35. Mr Abt is the professional agent. He drafted the agreement. If he was aware of the fact that he was not entitled to act on behalf of the Defendant one would have expected him to include a clause in the agreement addressing the issue. He failed to do so. The defendant is not to be blamed in that regard. It is indeed, as submitted by Mr Uys, a matter of caveat subscriptor. The plaintiff is bound by its own contract. However, if Mr Abt, at the time the agreement was signed, was unaware of his legal status in France pertaining to his right to represent the defendant, a possible situation of mutual mistake, he has only himself to blame and cannot hold the defendant liable to the terms of the agreement.


36. Consequently the plaintiff has no cause of action against the defendant in this matter.

37. In view of the aforesaid finding I deem it unnecessary to consider whether the plaintiff has succeeded to prove the quantum of its alleged damages, if any. The evidence adduced by the plaintiff in any event proved that the plaintiff at the end of the day would only have been entitled to 50% of the amount paid out by the particular club to the agent in France. The argument that the quantum of the plaintiffs averred loss should be the full amount which would have been paid out by the club, was not substantiated. The evidence pertaining to what amount would have been paid out by the Toulouse in the case of the defendant was clearly lacking. The plaintiff bore the onus. In this regard it in any appears that the agreement, insofar it concerns the plaintiff's fees payable by the defendant if the defendant would have been employed in France, is in stark contrast with the fact that the plaintiffs fees would have been paid by the specific rugby club and not the player. The argument on behalf of the plaintiff, namely that the agreement in that regard provided security to the plaintiff, is fallacious. The agreement was drafted by Mr Abt without providing for the situation in France. In view of the above the application for the amendment of the plaintiff's figures regarding the quantum is dismissed.

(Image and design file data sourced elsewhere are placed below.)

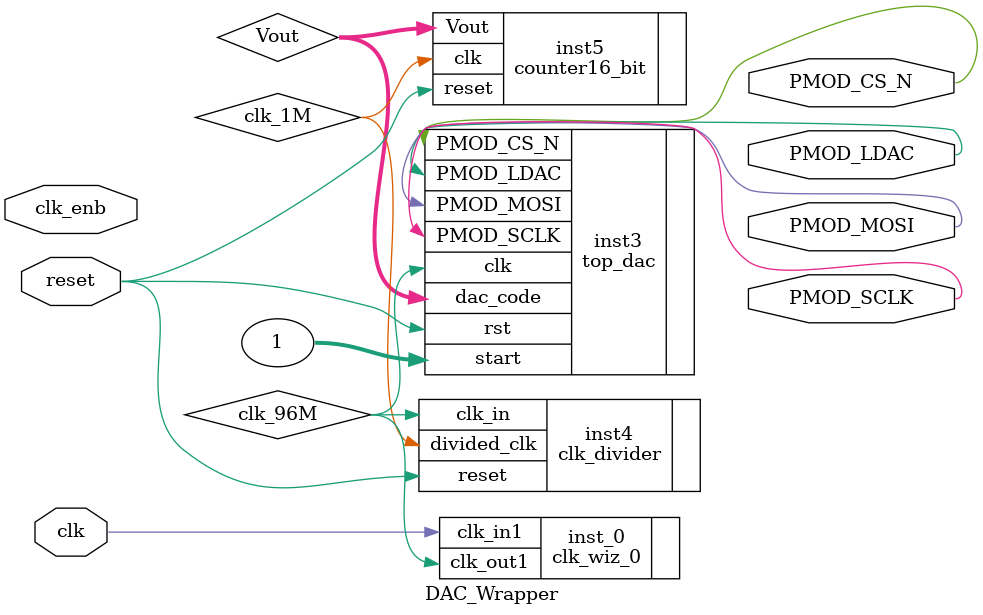
<source format=v>
`timescale 1ns / 1ps


module DAC_Wrapper(input clk,
				   input reset,
				   input clk_enb,
				   output PMOD_MOSI,
				   output PMOD_SCLK,
				   output PMOD_CS_N,
				   output PMOD_LDAC);
wire clk_96M;
//wire [31:0]Vint; // Intermedite voltage
//wire ce_out;
wire [15:0]Vout;
wire start;
wire clk_1M;

//Clock divider Clk_96M to Clk_1M
  clk_divider inst4(.clk_in(clk_96M),.reset(reset),.divided_clk(clk_1M));
  
// Clock of 96Mhz from Clocking Wizard
  clk_wiz_0 inst_0
   (
    // Clock out ports
    .clk_out1(clk_96M),     // output clk_96M
   // Clock in ports
    .clk_in1(clk)      // input clk
);

/*//Sine values from BRAM
sine_values inst1(.clk(clk_1M),
				  .reset(reset),
				  .sinout(Vint));*/
				 
/*//32bit to 16bit conversion
sin_16bit inst2(.clk(clk_1M),
				.reset(reset),
				.clk_enable(clk_enb),
				.In1(Vint),
				.ce_out(ce_out),
				.Out1(Vout));*/

// 16 bit Counter
counter16_bit inst5(.clk(clk_1M),
					.reset(reset),
					.Vout(Vout));



//Pmod DAC AD5541 controller instantiation
top_dac inst3(.clk(clk_96M),
			  .rst(reset),
			  .start(1),
			  .dac_code(Vout),
			  .PMOD_MOSI(PMOD_MOSI),
			  .PMOD_SCLK(PMOD_SCLK),
			  .PMOD_CS_N(PMOD_CS_N),
			  .PMOD_LDAC(PMOD_LDAC));

endmodule

</source>
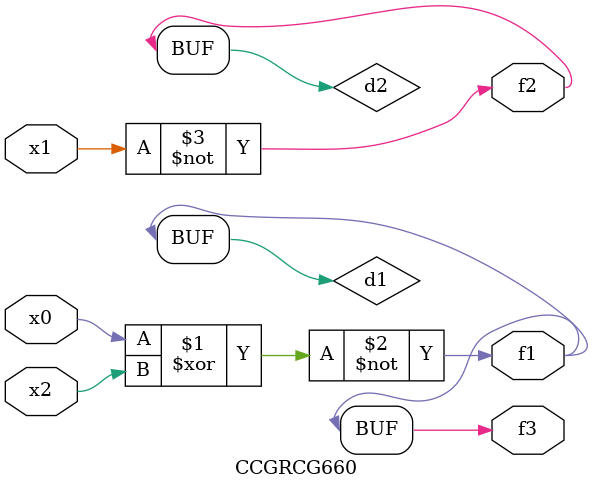
<source format=v>
module CCGRCG660(
	input x0, x1, x2,
	output f1, f2, f3
);

	wire d1, d2, d3;

	xnor (d1, x0, x2);
	nand (d2, x1);
	nor (d3, x1, x2);
	assign f1 = d1;
	assign f2 = d2;
	assign f3 = d1;
endmodule

</source>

    38. I have pointed out that that defendant's exception at the inception of the trial was not substantiated at all. The defendant should therefore bear the costs. I am however not prepared to grant penalty costs in the circumstances. It cannot be said that the exception was mala fide.

    39. I have been informed by both counsel that costs were reserved in respect of the application regarding the security issue. The decision in that application favoured the defendant. I considered the situation and concluded that the plaintiff should be ordered to the pay the reserved costs. The plaintiff was unreasonable in its conduct and the defendant was compelled in the circumstance to lodge that application.

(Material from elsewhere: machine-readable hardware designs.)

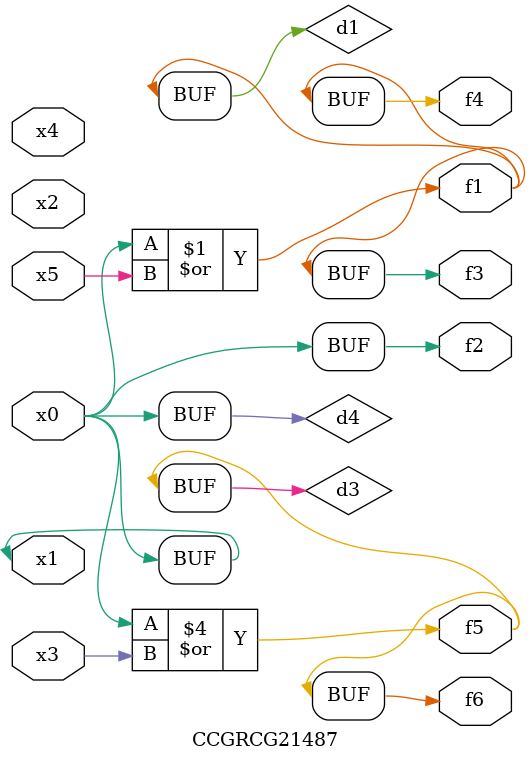
<source format=v>
module CCGRCG21487(
	input x0, x1, x2, x3, x4, x5,
	output f1, f2, f3, f4, f5, f6
);

	wire d1, d2, d3, d4;

	or (d1, x0, x5);
	xnor (d2, x1, x4);
	or (d3, x0, x3);
	buf (d4, x0, x1);
	assign f1 = d1;
	assign f2 = d4;
	assign f3 = d1;
	assign f4 = d1;
	assign f5 = d3;
	assign f6 = d3;
endmodule

</source>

    40. Pertaining to the case in hand I was urged by counsel, arguing their respective cases, that penalty costs should be allowed. I am not in agreement. After having considered all the facts and the arguments advanced by counsel, especially that on behalf of the defendant, I could not find any persuasive reason to grant penalty costs against the plaintiff.

    41. Accordingly the following order is made:

    1. The plaintiffs claim is dismissed with costs;

2. The defendant is ordered to pay the wasted costs occasioned by the exception lodged by the defendant, heard on 5 November 2013.

3. The plaintiff is ordered to pay the reserved costs of 22 July 2013 pertaining to the Rule 47(4) application.